(Stored data)
'''

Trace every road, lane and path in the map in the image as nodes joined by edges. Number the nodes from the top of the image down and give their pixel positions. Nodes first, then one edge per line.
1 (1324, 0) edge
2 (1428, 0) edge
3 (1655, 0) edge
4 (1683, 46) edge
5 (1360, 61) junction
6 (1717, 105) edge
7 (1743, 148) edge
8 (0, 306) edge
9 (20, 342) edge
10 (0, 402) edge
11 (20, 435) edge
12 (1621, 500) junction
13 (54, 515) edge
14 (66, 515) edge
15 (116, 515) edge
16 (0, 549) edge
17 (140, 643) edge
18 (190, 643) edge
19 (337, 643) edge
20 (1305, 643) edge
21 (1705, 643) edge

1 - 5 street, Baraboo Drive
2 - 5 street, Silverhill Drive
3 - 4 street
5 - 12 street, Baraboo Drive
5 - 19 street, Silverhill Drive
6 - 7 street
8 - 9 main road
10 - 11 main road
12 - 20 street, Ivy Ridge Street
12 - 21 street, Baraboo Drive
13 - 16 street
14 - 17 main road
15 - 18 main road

'''

WHAT TO DO: Make an exact transcription of the entries.

SOLUTION TO THIS EXERCISE:
Trace every road, lane and path in the map in the image as nodes joined by edges. Number the nodes from the top of the image down and give their pixel positions. Nodes first, then one edge per line.
1 (1324, 0) edge
2 (1428, 0) edge
3 (1655, 0) edge
4 (1683, 46) edge
5 (1360, 61) junction
6 (1717, 105) edge
7 (1743, 148) edge
8 (0, 306) edge
9 (20, 342) edge
10 (0, 402) edge
11 (20, 435) edge
12 (1621, 500) junction
13 (54, 515) edge
14 (66, 515) edge
15 (116, 515) edge
16 (0, 549) edge
17 (140, 643) edge
18 (190, 643) edge
19 (337, 643) edge
20 (1305, 643) edge
21 (1705, 643) edge

1 - 5 street, Baraboo Drive
2 - 5 street, Silverhill Drive
3 - 4 street
5 - 12 street, Baraboo Drive
5 - 19 street, Silverhill Drive
6 - 7 street
8 - 9 main road
10 - 11 main road
12 - 20 street, Ivy Ridge Street
12 - 21 street, Baraboo Drive
13 - 16 street
14 - 17 main road
15 - 18 main road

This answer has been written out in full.